There is a NYT article from last week titled The Power of Talking to Your Baby. I can’t even tell you how much this article spoke to me. I almost want to have kids just so I can be awesome at raising them for school and reading. It should be noted that I would be less than stellar at other parts of raising them, like potty training. So we’re gonna stick to the no kids thing. BUT, as a librarian who works mainly with kids age 0-3 and creates the early literacy programs here I find these articles empowering! TALK TO YOUR BABIES Y’ALL! DO IT! These are some parts of the article that stuck out to me in particular if you don’t have time to read the whole thing.

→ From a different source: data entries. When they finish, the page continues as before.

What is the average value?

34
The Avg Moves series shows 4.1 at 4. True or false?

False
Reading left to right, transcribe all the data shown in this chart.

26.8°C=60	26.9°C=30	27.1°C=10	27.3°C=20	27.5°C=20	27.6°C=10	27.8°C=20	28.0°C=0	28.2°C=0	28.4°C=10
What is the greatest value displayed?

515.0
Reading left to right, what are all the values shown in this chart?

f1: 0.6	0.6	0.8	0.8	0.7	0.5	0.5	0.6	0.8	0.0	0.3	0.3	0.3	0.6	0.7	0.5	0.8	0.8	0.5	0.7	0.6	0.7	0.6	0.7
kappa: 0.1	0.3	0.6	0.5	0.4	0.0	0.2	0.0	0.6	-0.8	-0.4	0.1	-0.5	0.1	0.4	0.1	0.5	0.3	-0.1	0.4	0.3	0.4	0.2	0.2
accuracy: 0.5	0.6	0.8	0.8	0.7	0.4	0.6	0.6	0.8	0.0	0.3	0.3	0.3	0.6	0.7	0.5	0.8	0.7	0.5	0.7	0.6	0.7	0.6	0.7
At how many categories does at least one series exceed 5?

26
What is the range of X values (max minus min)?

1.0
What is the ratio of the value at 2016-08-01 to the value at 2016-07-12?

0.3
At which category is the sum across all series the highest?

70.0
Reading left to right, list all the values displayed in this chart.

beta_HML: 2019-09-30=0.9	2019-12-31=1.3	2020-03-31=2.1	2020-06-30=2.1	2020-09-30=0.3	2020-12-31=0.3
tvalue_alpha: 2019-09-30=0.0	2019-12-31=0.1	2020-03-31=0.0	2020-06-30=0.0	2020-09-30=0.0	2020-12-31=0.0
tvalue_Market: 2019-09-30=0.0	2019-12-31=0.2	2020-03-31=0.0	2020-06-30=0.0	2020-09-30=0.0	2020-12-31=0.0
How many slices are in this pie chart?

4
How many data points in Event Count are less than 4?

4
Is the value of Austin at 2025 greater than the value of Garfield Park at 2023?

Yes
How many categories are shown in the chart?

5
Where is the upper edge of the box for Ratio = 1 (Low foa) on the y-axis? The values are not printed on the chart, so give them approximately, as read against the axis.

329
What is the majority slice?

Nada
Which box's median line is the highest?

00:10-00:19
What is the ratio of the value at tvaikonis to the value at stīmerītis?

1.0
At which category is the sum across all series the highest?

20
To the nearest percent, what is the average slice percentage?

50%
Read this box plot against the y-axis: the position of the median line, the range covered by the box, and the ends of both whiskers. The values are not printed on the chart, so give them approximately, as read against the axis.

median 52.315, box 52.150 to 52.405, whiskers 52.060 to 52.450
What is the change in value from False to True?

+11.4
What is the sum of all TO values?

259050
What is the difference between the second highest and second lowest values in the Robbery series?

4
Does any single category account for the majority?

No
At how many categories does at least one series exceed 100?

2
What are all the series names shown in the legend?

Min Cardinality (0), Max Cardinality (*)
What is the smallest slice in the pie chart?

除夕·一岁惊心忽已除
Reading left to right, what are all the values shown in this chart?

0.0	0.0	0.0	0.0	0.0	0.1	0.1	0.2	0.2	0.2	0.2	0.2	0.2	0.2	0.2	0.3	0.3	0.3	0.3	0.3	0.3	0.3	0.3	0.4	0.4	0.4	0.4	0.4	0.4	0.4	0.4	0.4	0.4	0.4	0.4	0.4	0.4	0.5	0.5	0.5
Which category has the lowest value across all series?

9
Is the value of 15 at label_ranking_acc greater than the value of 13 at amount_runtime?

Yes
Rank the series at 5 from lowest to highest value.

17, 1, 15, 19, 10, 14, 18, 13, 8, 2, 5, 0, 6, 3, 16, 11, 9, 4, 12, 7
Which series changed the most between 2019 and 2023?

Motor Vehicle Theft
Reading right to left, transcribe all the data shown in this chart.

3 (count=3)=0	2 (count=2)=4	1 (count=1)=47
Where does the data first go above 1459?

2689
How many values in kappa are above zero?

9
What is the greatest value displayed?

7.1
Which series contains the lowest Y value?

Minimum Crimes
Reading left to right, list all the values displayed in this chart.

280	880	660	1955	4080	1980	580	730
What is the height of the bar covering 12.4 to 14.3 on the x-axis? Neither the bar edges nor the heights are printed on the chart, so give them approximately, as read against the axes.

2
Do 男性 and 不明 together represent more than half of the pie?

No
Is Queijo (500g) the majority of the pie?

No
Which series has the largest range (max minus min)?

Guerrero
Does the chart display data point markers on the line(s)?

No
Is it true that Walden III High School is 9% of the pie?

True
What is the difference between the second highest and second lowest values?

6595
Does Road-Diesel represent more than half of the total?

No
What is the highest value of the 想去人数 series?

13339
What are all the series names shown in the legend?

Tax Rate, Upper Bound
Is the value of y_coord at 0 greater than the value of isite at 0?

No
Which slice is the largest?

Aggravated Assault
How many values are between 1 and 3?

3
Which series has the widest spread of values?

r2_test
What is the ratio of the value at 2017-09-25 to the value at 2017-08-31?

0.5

“Children whose families were on welfare heard about 600 words per hour. Working-class children heard 1,200 words per hour, and children from professional families heard 2,100 words. By age 3, a poor child would have heard 30 million fewer words in his home environment than a child from a professional family.” This does not mean that kids from poor families should be at a disadvantage forever. It means that we need to recognize this disparity and encourage parents in this socioeconomic status to talk to their kids MORE. Not only that but the people who did the research said, “If everyone talked to their young children the same amount, there would be no racial or socioeconomic gap at all.” Let’s try and make that happen people.
“Parents talk much more to girls than to boys (perhaps because girls are more sociable, or because it is Mom who does most of the care, and parents talk more to children of their gender). This might explain why young, poor boys have particular trouble in school.” You think??